6. In addition to serving as president and CEO of Florida’s most influential business advocacy organization, you serve on the board of directors of Enterprise Florida, Florida TaxWatch, Workforce Florida, the Florida Chamber Foundation, the Florida Council on Economic Education, as well as serving as a member of The Florida Council of 100. You work collaboratively with our state’s business leaders to produce, refine, reform and execute plans that will secure a vibrant and prosperous outcome for Florida’s future. What is the most important lesson you have learned as a result of Florida’s economic downturn? How will this lesson influence how our state leaders plan for tomorrow?

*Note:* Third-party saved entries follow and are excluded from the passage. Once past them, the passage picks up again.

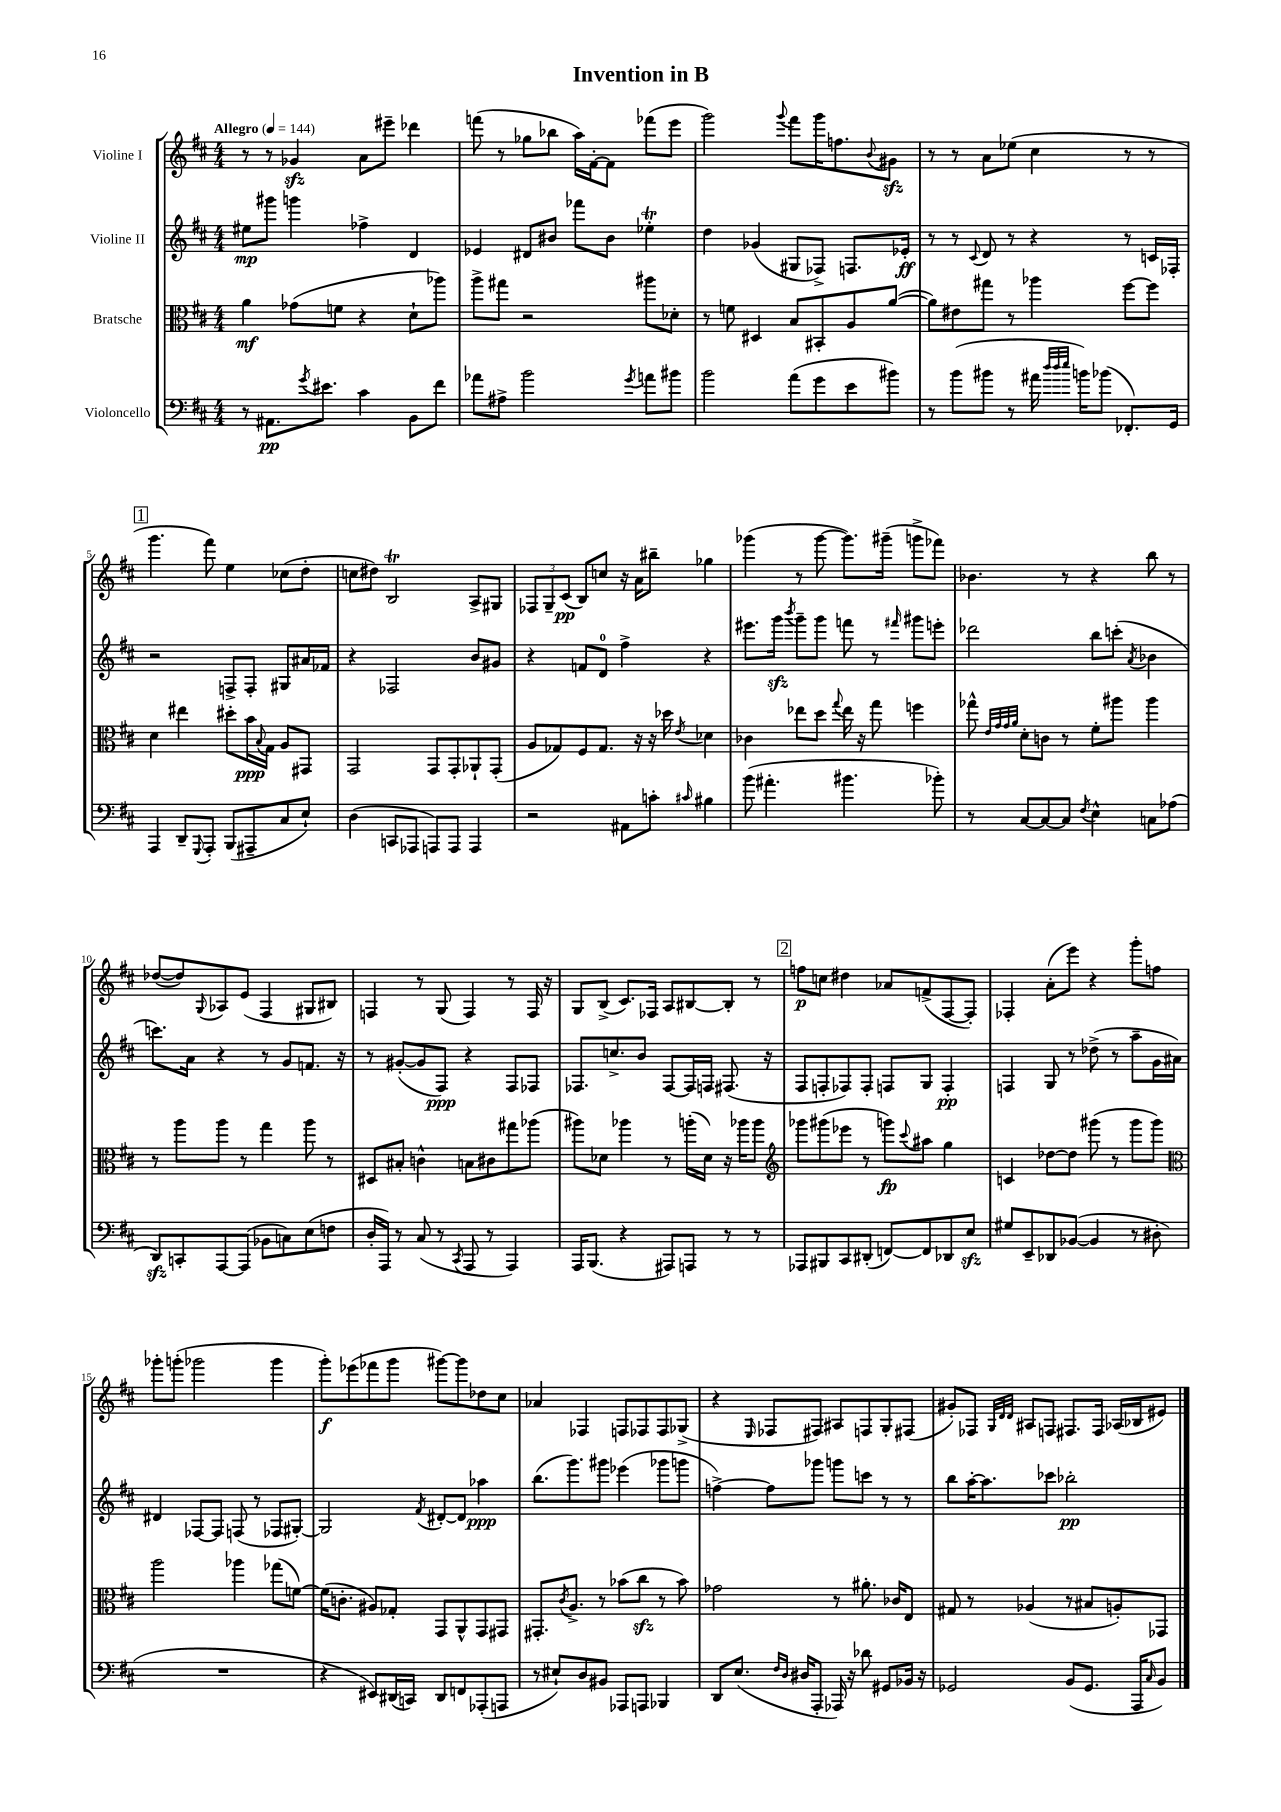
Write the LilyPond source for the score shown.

\header { title = "Invention in B" }
<<
\new StaffGroup <<
\new Staff = "s0" \with { instrumentName = "Violine I" } {
    \clef treble \key d \major \numericTimeSignature \time 4/4 \tempo "Allegro" 4 = 144
    r8 r8 ges'4\sfz a'8 eis'''8-- des'''4 |
    f'''8( r8 ges''8 bes''8 a''16) fis'16~-. fis'8 fes'''8( e'''8 |
    g'''2) \appoggiatura { g'''8 } fis'''8 g'''16 f''8. \appoggiatura { b'8 } gis'8\sfz |
    r8 r8 a'8 ees''8( cis''4 r8 r8 |
    \mark \markup { \box "1" } g'''4. fis'''8) e''4 ces''8( d''8-. |
    c''8 dis''8) b2\trill a8-> gis8 |
    \tuplet 3/2 { fes8 g8-- cis'8\pp( } b8) c''8 r16 a'16 bis''8-- ges''4 |
    ges'''4( r8 ges'''8~ ges'''8.) gis'''16--( g'''8-> fes'''8) |
    bes'4. r8 r4 b''8 r8 |
    des''8~( des''8) \appoggiatura { g8 } aes8 e'8( fis4 gis8 bis8) |
    f4 r8 g8( f4) r8 f16 r16 |
    g8 b8->( cis'8.) fes16 a8 bis8~ bis8-. r8 |
    \mark \markup { \box "2" } f''8\p c''8 dis''4 aes'8 f'8->( fis8~ fis8-.) |
    fes4-. a'8-.( e'''8) r4 g'''8-. f''8 |
    ges'''8-. g'''8-.( ges'''2 ges'''4 |
    g'''8-.\f) ees'''8( fes'''8 g'''8 gis'''8~) gis'''8 des''8 cis''8 |
    aes'4 fes4 f8 fes8 fes8 ges8->( |
    r4 \grace { e16 } fes8 fis8) ais8 f8 g8-. fis8( |
    gis'8-.) fes8 \grace { g32 d'32 d'32 } ais8 f8 fis8. fis16 aes16( bes16 eis'8) \bar "|." |
}
\new Staff = "s1" \with { instrumentName = "Violine II" } {
    \clef treble \key d \major \numericTimeSignature \time 4/4
    eis''8\mp gis'''8 g'''4 fes''4-> d'4 |
    ees'4 dis'8 bis'8 fes'''8 bis'8 ees''4-.\trill |
    d''4 ges'4( gis8 fes8->) f8. ees'16-.\ff |
    r8 r8 \appoggiatura { cis'8 } d'8 r8 r4 r8 c'16 fes16-. |
    \mark \markup { \box "1" } r2 f8-> f8-. gis8 ais'16 fes'16 |
    r4 fes2 b'8 gis'8 |
    r4 f'8 d'8-0 fis''4-> r4 |
    eis'''8. g'''16\sfz \acciaccatura { b'''8 } g'''8-- g'''8 f'''8 r8 \grace { fis'''16 } gis'''8 e'''8-. |
    des'''2 b''8 c'''8-.( \acciaccatura { a'8 } bes'4 |
    c'''8.) a'16 r4 r8 g'8 f'8. r16 |
    r8 gis'8~-.( gis'8 fis8\ppp) r4 fis8 fes8 |
    fes8. c''8.-> b'8 fes8~ fes16 f16 fis8.( r16 |
    \mark \markup { \box "2" } fis8 f8-. fes8) fes8-. f8 g8 f4-.\pp |
    f4 g8 r8 des''8->( r8 a''8-- g'16 ais'16) |
    dis'4 fes8~ fes8 f8( r8 fes8 gis8~-.) |
    gis2 \acciaccatura { fis'8 } dis'8~-. dis'8 aes''4\ppp |
    b''8.( g'''8.) gis'''8 ees'''4( ges'''8 g'''8 |
    f''4~->) f''8 ges'''8 g'''8 c'''8 r8 r8 |
    b''8 a''16~-. a''8. ces'''8 bes''2-.\pp \bar "|." |
}
\new Staff = "s2" \with { instrumentName = "Bratsche" } {
    \clef alto \key d \major \numericTimeSignature \time 4/4
    a'4\mf ges'8( f'8 r4 d'8-! aes''8) |
    a''8-> gis''8 r2 ais''8 des'8-. |
    r8 f'8 dis4 b8 bis,8-. a8 a'8~( |
    a'8) eis'8 gis''8 r8 aes''4 fis''8~ fis''8 |
    \mark \markup { \box "1" } d'4 eis''4 dis''8-. b'16\ppp \appoggiatura { b8 } g16 a8 gis,8 |
    g,2 g,8 g,8-. aes,8-! g,8-.( |
    a8 ges8) fis8 ges8. r16 r16 des''16 \acciaccatura { e'8 } des'4 |
    ces'4 ees''8 d''8 \appoggiatura { g''8 } ees''16 r16 g''8 f''4 |
    ges''8-^ \grace { e'32 g'32 g'32 a'32 } d'8-. c'8 r8 fis'8-. ais''8 ais''4 |
    r8 a''8 a''8 r8 g''4 a''8 r8 |
    dis8 bis8-. c'4-^ b8 cis'8 gis''8 aes''8( |
    ais''8) des'8 aes''4 r8 a''16-.( des'16) r16 aes''16 aes''8 |
    \mark \markup { \box "2" } \clef treble ges'''8 gis'''8( ees'''8 r8 g'''8\fp) \appoggiatura { cis'''8 } ais''8 g''4 |
    c'4 des''8~ des''8 gis'''8( r8 gis'''8 gis'''8) |
    \clef alto a''2 aes''4 ges''8( f'8~) |
    f'16( c'8.-. ais8) ges8-. g,8 a,8-^ g,8 gis,8 |
    gis,8.-. \acciaccatura { cis'8 } a8.-> r8 bes'8( cis''8\sfz r8 bes'8) |
    ges'2 r8 ais'8.-. ces'16 e8 |
    gis8 r8 aes4( r8 bis8 a8-.) ges,8 \bar "|." |
}
\new Staff = "s3" \with { instrumentName = "Violoncello" } {
    \clef bass \key d \major \numericTimeSignature \time 4/4
    r8 ais,8.\pp \acciaccatura { g'8 } eis'8. cis'4 b,8 fis'8 |
    aes'8 ais8-> b'2 \acciaccatura { g'8 } a'8 bis'8 |
    b'2 a'8( g'8 e'8 bis'8) |
    r8 b'8( bis'8 r8 ais'16 \grace { d''32 d''32 e''32 } b'16) bes'8( fes,8.-.) g,16 |
    \mark \markup { \box "1" } a,,4 d,8-- \appoggiatura { g,,8 } a,,8-. b,,8( ais,,8-- cis8 e8-!) |
    d4( c,8 aes,,8 a,,8) a,,8 a,,4 |
    r2 ais,8 c'8-. \grace { cis'16 } bis4 |
    b'8( ais'4.-. bis'4. bes'8-.) |
    r8 cis8~ cis8~ cis8 \acciaccatura { fis8 } e4-^ c8 aes8( |
    d,8\sfz) c,8-. a,,8~ a,,8( bes,8 c8) e8( f8 |
    d16-. a,,16) r8 cis8( r8 \acciaccatura { cis,8 } a,,8 r8 a,,4) |
    a,,16 b,,8.( r4 ais,,8) a,,8 r8 r8 |
    \mark \markup { \box "2" } aes,,8 bis,,8 cis,8 dis,8-.( f,8~) f,8 des,8 e8\sfz |
    gis8 e,8-- des,8 bes,8~( bes,4 r8 dis8-. |
    R1 |
    r4 eis,8) dis,16( c,16) dis,8 f,8 aes,,8-.( a,,8 |
    r8 eis8-!) d8 bis,8 aes,,8 a,,8 bes,,4 |
    d,8 e8.( \grace { fis16 d16 } dis16 a,,8-. aes,,16) r16 des'8 gis,8 bes,16 r16 |
    ges,2 b,8( ges,8. a,,16 \grace { cis16 } b,8) \bar "|." |
}
>>
>>
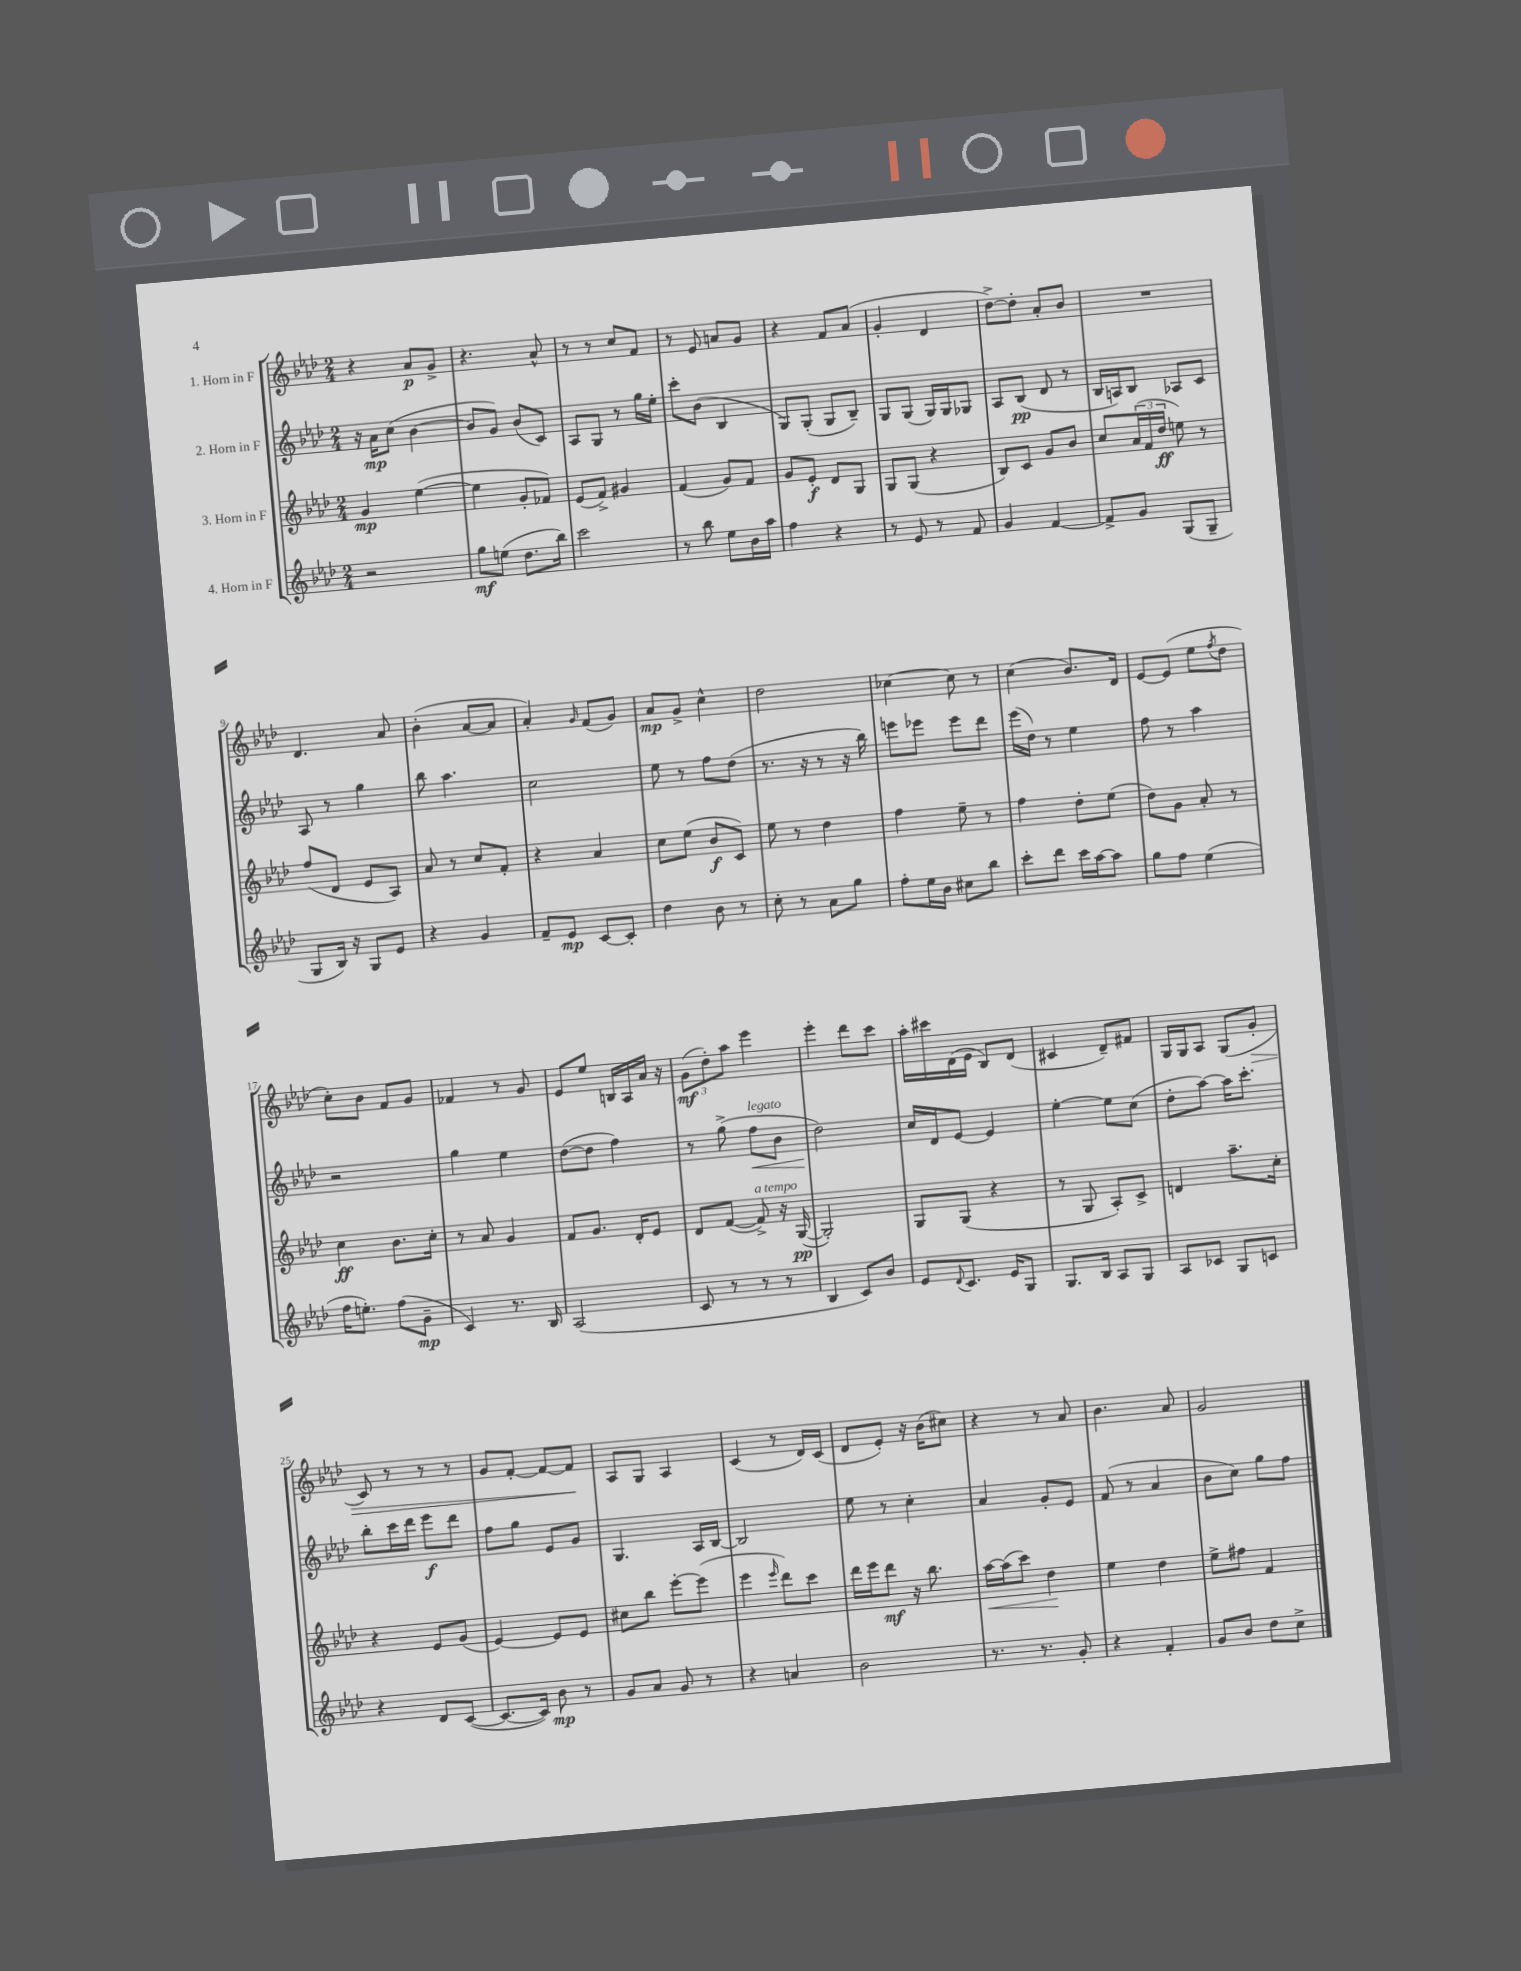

This is an important question. A major lesson learned is the importance of putting the long-term ahead of the short-term. With the Florida Chamber Foundation’s new analytics, we now know more about Florida’s future needs in education reform, infrastructure, economic development and other areas than Florida’s leaders have ever had and we should do everything in our power to use them to make smarter decisions.
For example, a few years ago voter polling indicated that two of the most pressing issues were property taxes and property insurance reform. Then Governor Crist pushed through quick fixes that were popular in the short-term, but actually placed Florida in worse shape over the long-term. With the Florida Chamber Foundation’s new analytics and six pillar framework, we now have the decision tools to make smarter decisions, and we are working closely with our partners in other organizations and our state leaders to put the long-term ahead of the short-term and to put smart policy over political expediency.
About Mark Wilson
Mark Wilson serves as President and Chief Executive Officer of Florida’s largest and most influential business advocacy organization. Wilson leads the substantial political, lobbying, grassroots, and economic research operations of the Florida Chamber of Commerce.
Through his focus on unifying the business community, Wilson created the Florida Business Agenda and the Florida Chamber Grassroots Federation, which rallies the business community on issues ranging from taxes and talent, to insurance and constitutional amendment reform. Wilson was also the first President of the Florida Justice Reform Institute, a Chamber partner organization focused on improving Florida’s legal climate.
In addition to his legislative successes, Wilson is also the architect of groundbreaking statewide political campaigns in 2004 and 2006 that passed significant constitutional amendment reforms (the February 1 Signature Deadline and 60% Threshold, respectively), as well as numerous legislative and issue campaigns.
A native of Illinois, Wilson received his undergraduate degree from the University of Georgia and has earned the national designation of Certified Chamber Executive (CCE). Prior to joining the Florida Chamber in 1998, Wilson served as VicePresident of the Chicagoland Chamber and previously served with the U.S. Chamber of Commerce.
Wilson serves on the board of directors of Enterprise Florida, Florida TaxWatch, Workforce Florida, the Florida Chamber of Commerce, the Florida Chamber Foundation, the Florida Council on Economic Education and Workforce Florida, as well as serving as a member of the Florida Council of 100. Wilson is a member of the American Chamber of Commerce Executives, the Florida Association of Chamber Professionals, and currently serves on the board of the Association of State Chamber Professionals.
Wilson resides in Tallahassee with his wife, two sons and a daughter.